Here are a few of the fundamentals of CrossFit.
Starting with a definition of fitness in 100 words, coined by CrossFit founder, Greg Glassman:
How CrossFit defines Fitness:
Eat meat and vegetables, nuts and seeds, some fruit, little starch and no sugar. Keep intake to levels that will support exercise but not body fat.
Practice and train major lifts: Deadlift, clean, squat, presses, C&J, and snatch. Similarly, master the basics of gymnastics: pull-ups, dips, rope climb, push-ups, sit-ups, presses to handstand, pirouettes, flips, splits, and holds. Bike, run, swim, row, etc, hard and fast.
Five or six days per week mix these elements in as many combinations and patterns as creativity will allow. Routine is the enemy. Keep workouts short and intense.
Regularly learn and play new sports.
1. The Hopper Model
The essence of this model is the view that fitness is about performing well at any and every physical task imaginable. Picture a hopper loaded with an infinite number of physical challenges, where no selective mechanism is operative, and being asked to perform feats drawn at random.
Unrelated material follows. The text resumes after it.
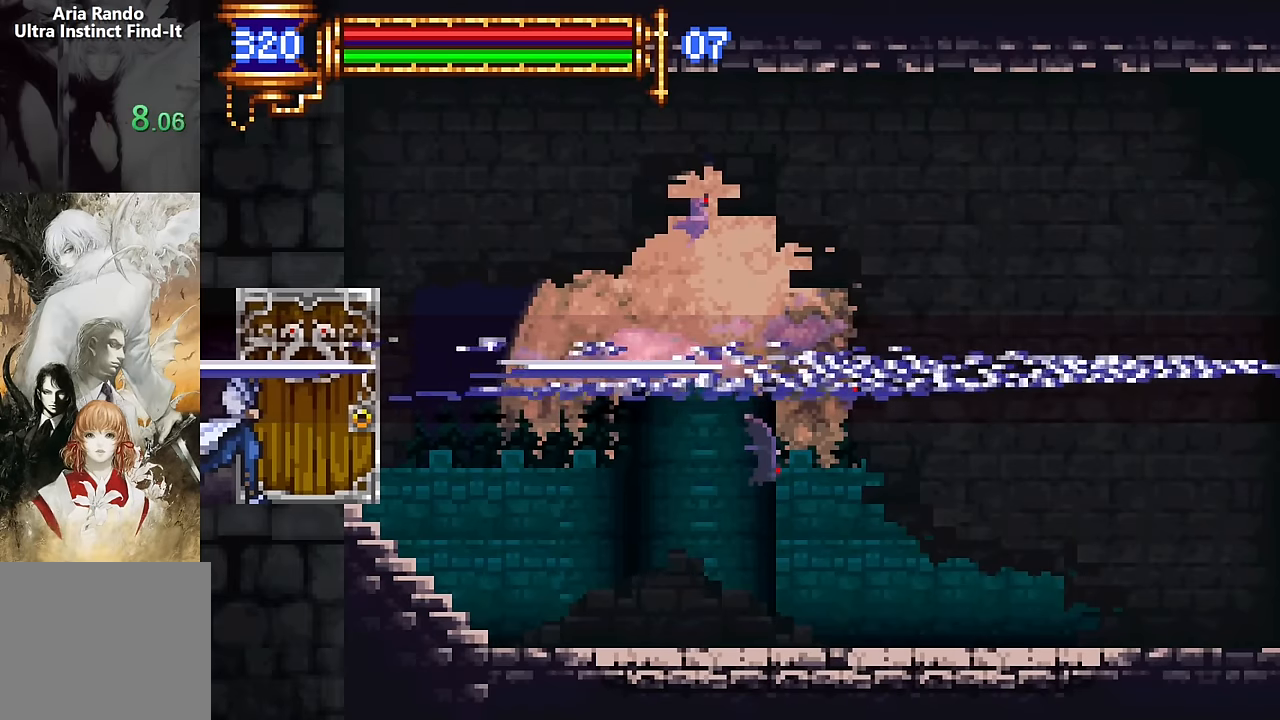
{"buttons": ["DPAD_RIGHT"], "events": []}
“He or she is fittest that statistically performs the best on these things,” Hunter-Marshall says. “Here we’re looking for a balance of skills and drills, and also a way to test who’s fittest.”
Learn more about the hopper model
2. 3 metabolic pathways
These “metabolic engines” are known as the phosphagen (or phosphocreatine) pathway, the glycolytic (or lactate) pathway and the oxidative (or aerobic) pathway. The first, the phosphagen, dominates the highest-powered activities, those that last less than about 10 seconds. The second pathway, the glycolytic, dominates moderate-powered activities, those that last up to several minutes. The third pathway, the oxidative, dominates low-powered activities, those that last in excess of several minutes.
In CrossFit, we want to train all three engines or pathways without overly emphasizing one at the expense of the others.
Total fitness, the fitness CrossFit promotes and develops, requires competency and training in each of these three pathways or engines. Balancing the effects of these three pathways largely determines the how and why of the metabolic conditioning or “cardio” we do in CrossFit workouts.
Learn more about the 3 metabolic pathways
3. CrossFit is scalable
Scaling = customizing. In his article “What Is Fitness?” Coach Glassman defined his terms and clearly explained that loads and intensity can be modified—or scaled—so the same program can improve fitness with Olympians, grandparents and everyone in between. The principles of the program stay the same, but the application is 100 percent individualized.